About this exercise: Could you reproduce the lines below from the one with "padding: 0 4px 2px 10px;" through the one with "background: #f2f2ef;"? Keep both ends and add nothing.

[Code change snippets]

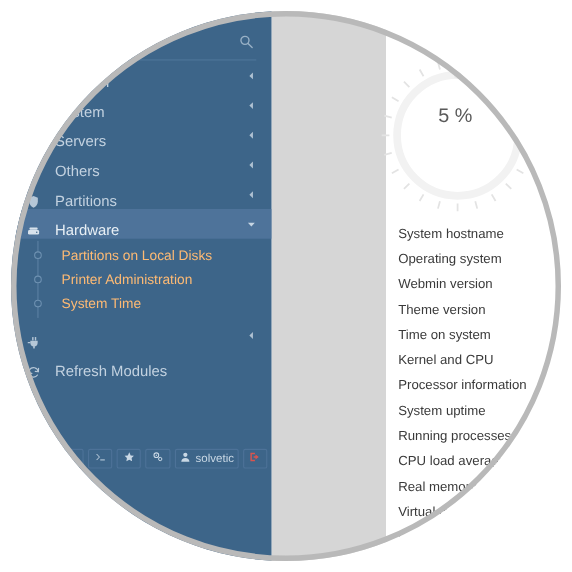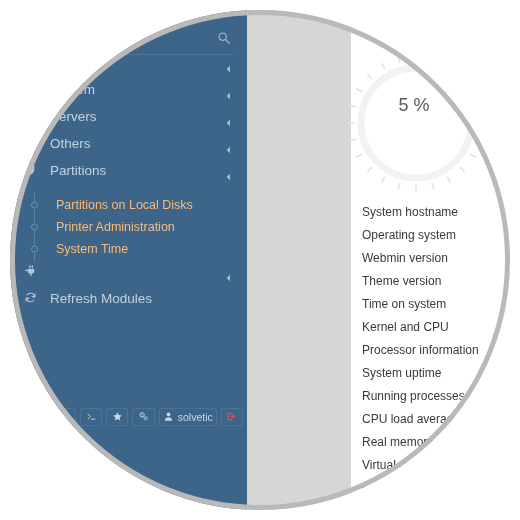--- a/index.html
+++ b/index.html
@@ -89,21 +89,21 @@
     right: 2px;
     bottom: 9px;
     width: 14px;
     height: 14px;
     opacity: .75;
   }
 
   .nav-item {
     position: relative;
     display: flex;
-    align-items: flex-start;
+    align-items: flex-end;
     height: 27px;
     padding: 0 16px 0 14px;
     font-size: 13.5px;
     color: #c3d2e0;
     box-sizing: border-box;
   }
   .nav-item.active {
     background: #4e739a;
     color: #e8eff5;
   }
@@ -319,20 +319,33 @@
             </div>
             <div class="nav-item">
               <span class="nav-icon">
                 <svg width="13" height="13" viewBox="0 0 16 16" fill="#c3d2e0">
                   <path d="M8 1.4 3.2 3.3v4.2c0 3.2 2 5.8 4.8 7 2.8-1.2 4.8-3.8 4.8-7V3.3z"></path>
                 </svg>
               </span>
               <span class="nav-label">Partitions</span>
               <span class="nav-chev"><svg width="9" height="9" viewBox="0 0 10 10">
                   <polygon points="6.6,1.5 6.6,8.5 3,5" fill="#c3d2e0"></polygon>
+                </svg></span>
+            </div>
+            <div class="nav-item active">
+              <span class="nav-icon">
+                <svg width="13" height="13" viewBox="0 0 16 16" fill="#e8eff5">
+                  <rect x="1.8" y="6.2" width="12.4" height="5.2" rx="1.6"></rect>
+                  <rect x="3.4" y="3.6" width="9.2" height="2.4" rx="1"></rect>
+                  <circle cx="11.6" cy="8.8" r="0.85" fill="#3d6589"></circle>
+                </svg>
+              </span>
+              <span class="nav-label">Hardware</span>
+              <span class="nav-chev"><svg width="9" height="9" viewBox="0 0 10 10">
+                  <polygon points="1.5,3.4 8.5,3.4 5,7" fill="#dce7f0"></polygon>
                 </svg></span>
             </div>
           </div>
 
         <div id="submenu">
           <div id="submenu-rail"></div>
         <div class="sub-item">
               <span class="sub-dot"></span>
               <span>Partitions on Local Disks</span>
             </div>

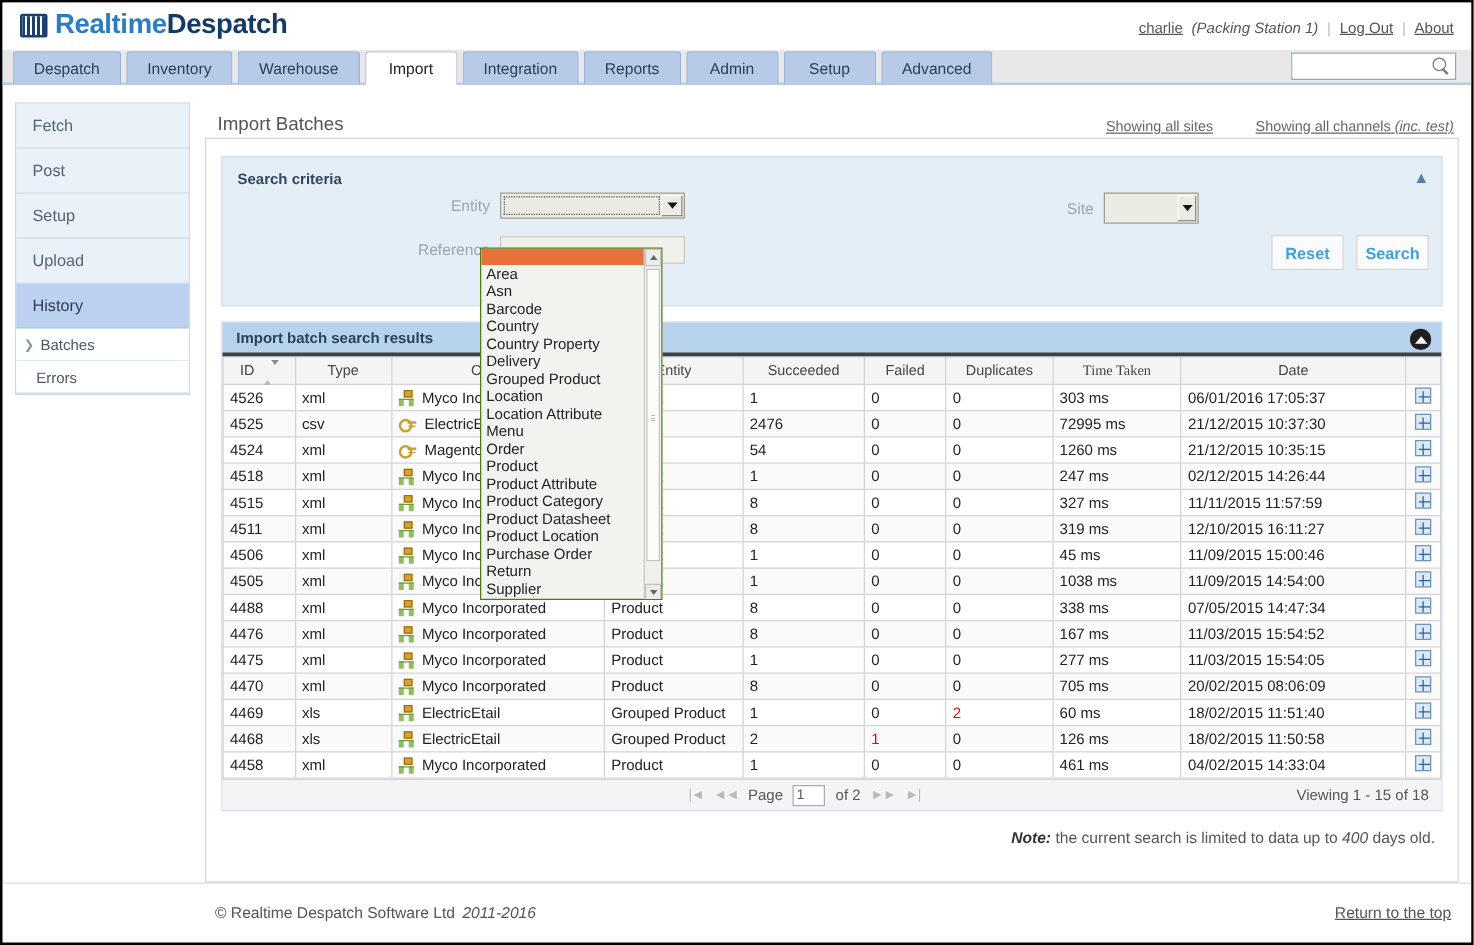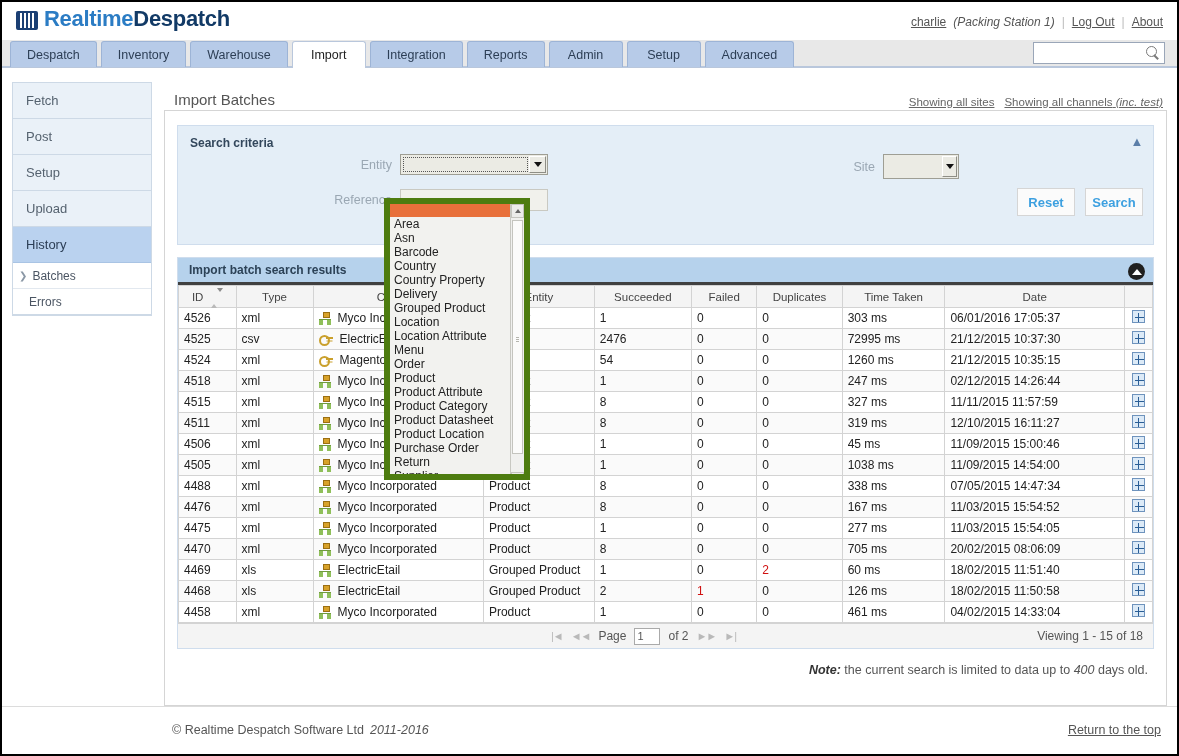--- a/index.html
+++ b/index.html
@@ -186,21 +186,21 @@
     padding: 0 10px 0 4px;
   }
   .page-head {
     height: 32px;
     display: flex; align-items: flex-end;
     justify-content: space-between;
     padding: 0 4px 2px 10px;
     margin-top: 10px;
   }
   .page-title { font-size: 15px; color: #555; }
-  .head-links { display: flex; gap: 10px; font-size: 11.5px; }
+  .head-links { display: flex; gap: 34px; font-size: 11.5px; }
   .head-links a { color: #666; text-decoration: underline; }
   .head-links i { font-style: italic; }
 
   .panel-wrap {
     border: 1px solid #d5d5d5;
     background: #fff;
     padding: 14px 12px 10px 12px;
     height: 596px;
   }
 
@@ -269,21 +269,21 @@
     font-weight: bold; font-size: 13px;
     display: flex; align-items: center; justify-content: center;
   }
 
   
   .dropdown {
     position: absolute;
     left: 382px; top: 196px;
     width: 146px; height: 282px;
     background: #f2f2ef;
-    border: 6px solid #4d7c0f;
+    border: 1px solid #4d7c0f;
     z-index: 50;
     overflow: hidden;
   }
   .dd-list { padding: 0; }
   .dd-item {
     height: 14px;
     line-height: 14px;
     font-size: 12px;
     color: #222;
     padding-left: 4px;
@@ -564,21 +564,21 @@
                 <th style="width:58px;">
                   <span>ID</span>
                   <span class="sort-arrows"><span class="u"></span><span class="d"></span></span>
                 </th>
                 <th style="width:78px;">Type</th>
                 <th style="width:172px;">Channel</th>
                 <th style="width:112px;">Entity</th>
                 <th style="width:98px;">Succeeded</th>
                 <th style="width:66px;margin-top:29px;">Failed</th>
                 <th style="width:86px;">Duplicates</th>
-                <th style="width:104px;">Time Taken</th>
+                <th style="width:104px;font-family:Liberation Serif, serif;">Time Taken</th>
                 <th style="width:182px;">Date</th>
                 <th style="width:28px;"></th>
               </tr>
             </thead>
             <tbody id="grid-body">
                 <tr>
                   <td>4526</td>
                   <td>xml</td>
                   <td>
                     <span class="chan">

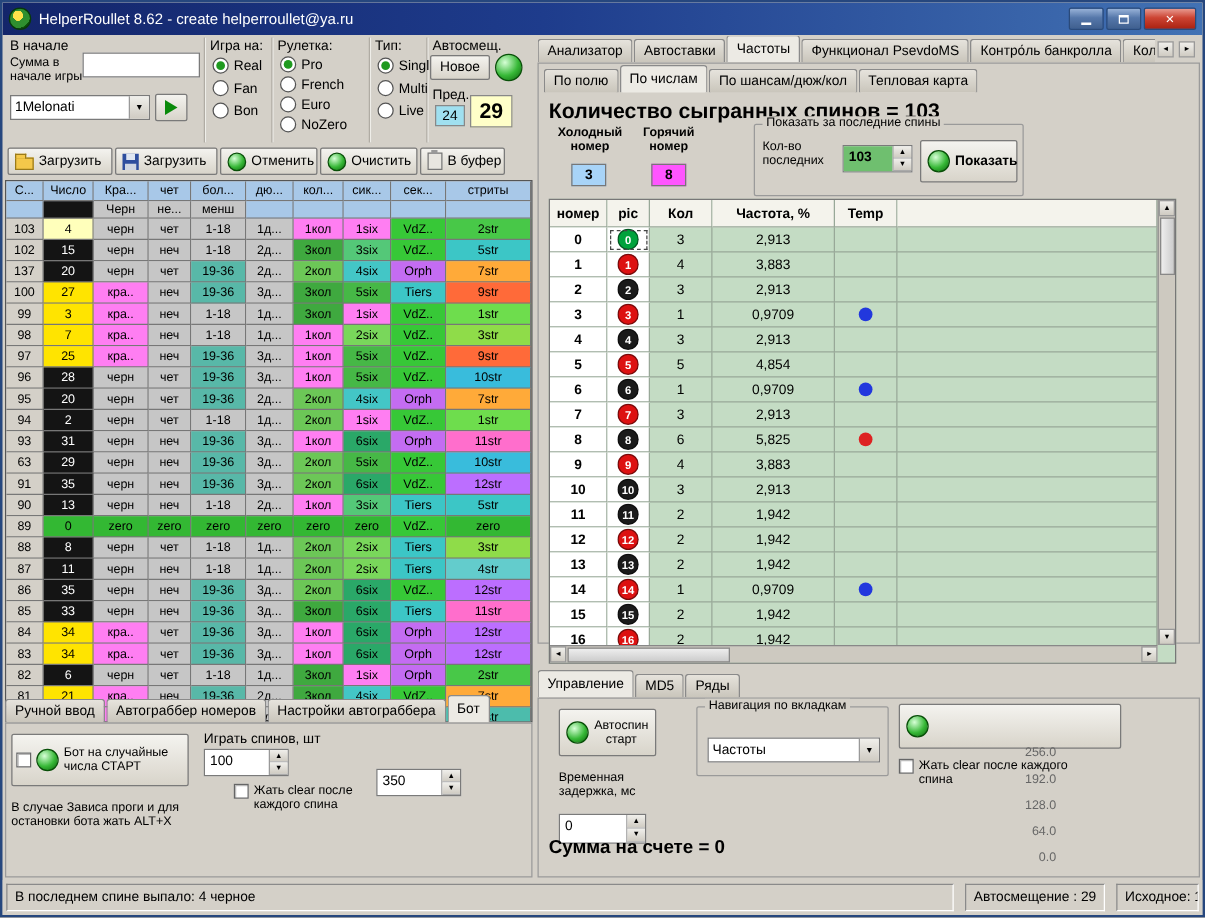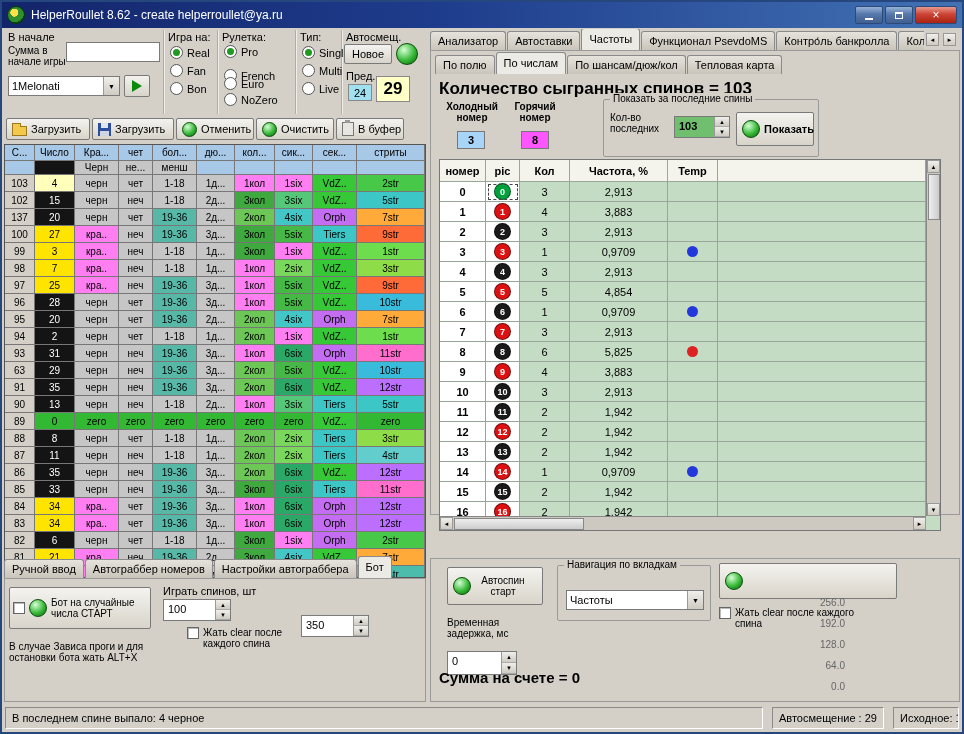--- a/index.html
+++ b/index.html
@@ -141,21 +141,21 @@
     <div class="radio-row" style="left:168px;top:54px">
         <span class="radio"></span>
         <span>Bon</span>
       </div>
 
     <span class="lbl" style="left:220px;top:3px">Рулетка:</span>
     <div class="radio-row" style="left:222px;top:17px">
         <span class="radio sel"></span>
         <span>Pro</span>
       </div>
-    <div class="radio-row" style="left:222px;top:41px">
+    <div class="radio-row" style="left:222px;top:33px">
         <span class="radio"></span>
         <span>French</span>
       </div>
     <div class="radio-row" style="left:222px;top:49px">
         <span class="radio"></span>
         <span>Euro</span>
       </div>
     <div class="radio-row" style="left:222px;top:65px">
         <span class="radio"></span>
         <span>NoZero</span>
@@ -797,22 +797,27 @@
           <span class="sarrow mt-auto">▼</span>
         </div>
         <div class="hscroll">
           <span class="sarrow">◄</span>
           <span class="hthumb"></span>
           <span class="sarrow ml-auto">►</span>
         </div>
       </div>
     </div>
 
+    <div class="tabbar" style="left:2px;top:509px;height:21px">
+      <div class="tab active">Управление</div>
+      <div class="tab">MD5</div>
+      <div class="tab">Ряды</div>
+    </div>
     <div class="panelbox" style="left:2px;top:530px;width:530px;height:144px">
-      <div class="btn" style="left:16px;top:8px;width:96px;height:38px">
+      <div class="btn" style="left:16px;top:8px;width:78px;height:38px">
         <span class="sphere"></span>
         <span class="wrap center" style="width:56px;white-space:normal;text-align:center">Автоспин старт</span>
       </div>
       <span class="lbl wrap" style="left:16px;top:58px;width:74px;white-space:normal">Временная задержка, мс</span>
       <div class="spinbox" style="left:16px;top:92px;width:70px;height:24px">
         <span class="spin-val">0</span>
         <span class="spin-arrows">
             <span class="sa">▲</span>
             <span class="sa">▼</span>
           </span>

Output below:
     padding: 0 4px 2px 10px;
     margin-top: 10px;
   }
   .page-title { font-size: 15px; color: #555; }
-  .head-links { display: flex; gap: 10px; font-size: 11.5px; }
+  .head-links { display: flex; gap: 34px; font-size: 11.5px; }
   .head-links a { color: #666; text-decoration: underline; }
   .head-links i { font-style: italic; }
 
   .panel-wrap {
     border: 1px solid #d5d5d5;
     background: #fff;
     padding: 14px 12px 10px 12px;
     height: 596px;
   }
 
@@ -269,21 +269,21 @@
     font-weight: bold; font-size: 13px;
     display: flex; align-items: center; justify-content: center;
   }
 
   
   .dropdown {
     position: absolute;
     left: 382px; top: 196px;
     width: 146px; height: 282px;
     background: #f2f2ef;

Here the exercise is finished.